**RECORDED INFORMATION:**
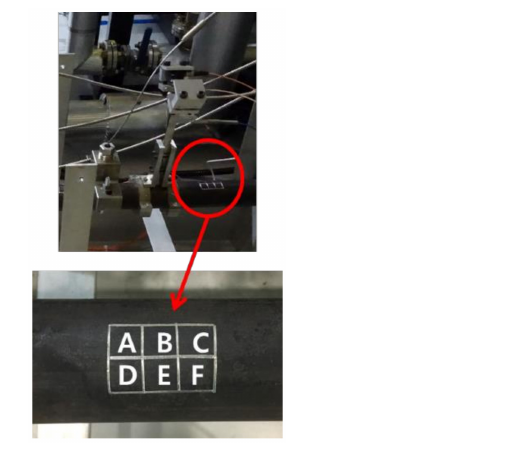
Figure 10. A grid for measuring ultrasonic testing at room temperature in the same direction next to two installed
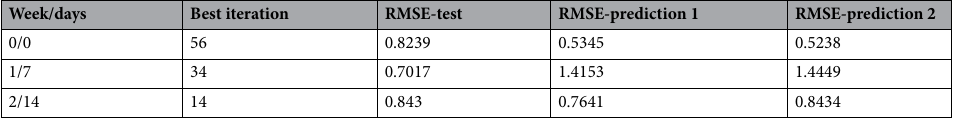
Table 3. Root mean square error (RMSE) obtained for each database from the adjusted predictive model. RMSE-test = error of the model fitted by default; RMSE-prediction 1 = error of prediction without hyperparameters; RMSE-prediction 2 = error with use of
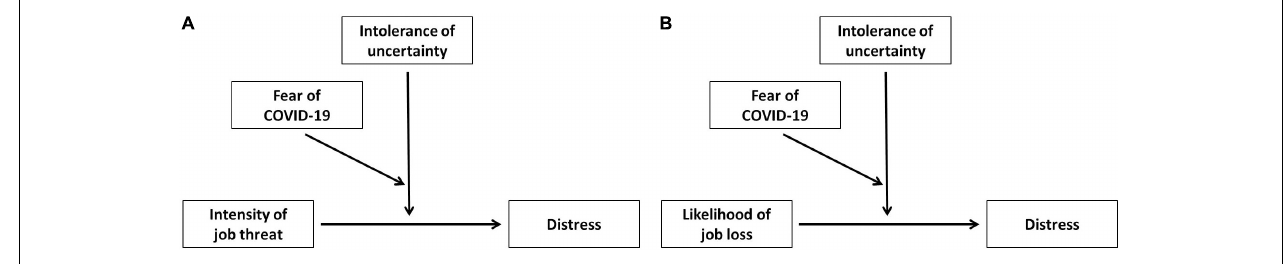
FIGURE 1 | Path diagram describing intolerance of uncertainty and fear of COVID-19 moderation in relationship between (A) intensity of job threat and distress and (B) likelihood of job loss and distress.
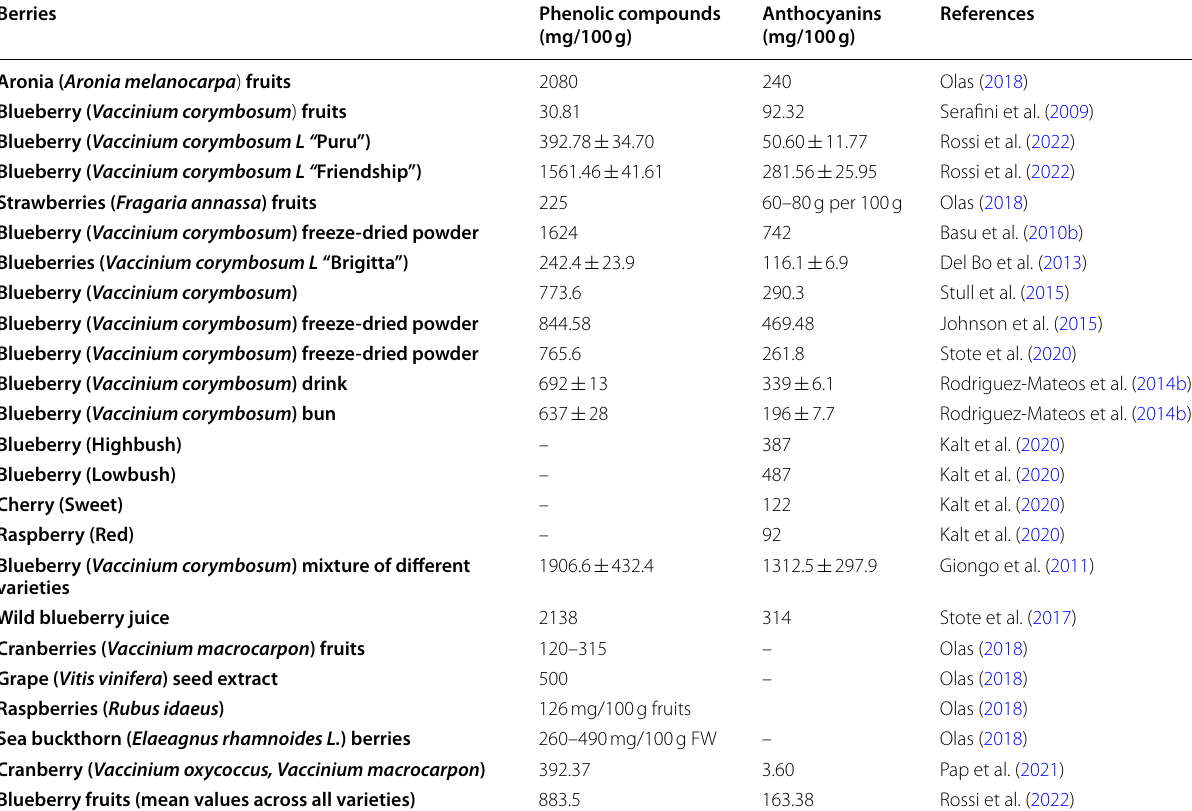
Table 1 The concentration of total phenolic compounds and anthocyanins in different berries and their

**ASSIGNMENT:** With the images omitted, return the full material exactly.

**RESPONSE TO THE EXERCISE:**
Figure 10. A grid for measuring ultrasonic testing at room temperature in the same direction next to two installed
Table 3. Root mean square error (RMSE) obtained for each database from the adjusted predictive model. RMSE-test = error of the model fitted by default; RMSE-prediction 1 = error of prediction without hyperparameters; RMSE-prediction 2 = error with use of
FIGURE 1 | Path diagram describing intolerance of uncertainty and fear of COVID-19 moderation in relationship between (A) intensity of job threat and distress and (B) likelihood of job loss and distress.
Table 1 The concentration of total phenolic compounds and anthocyanins in different berries and their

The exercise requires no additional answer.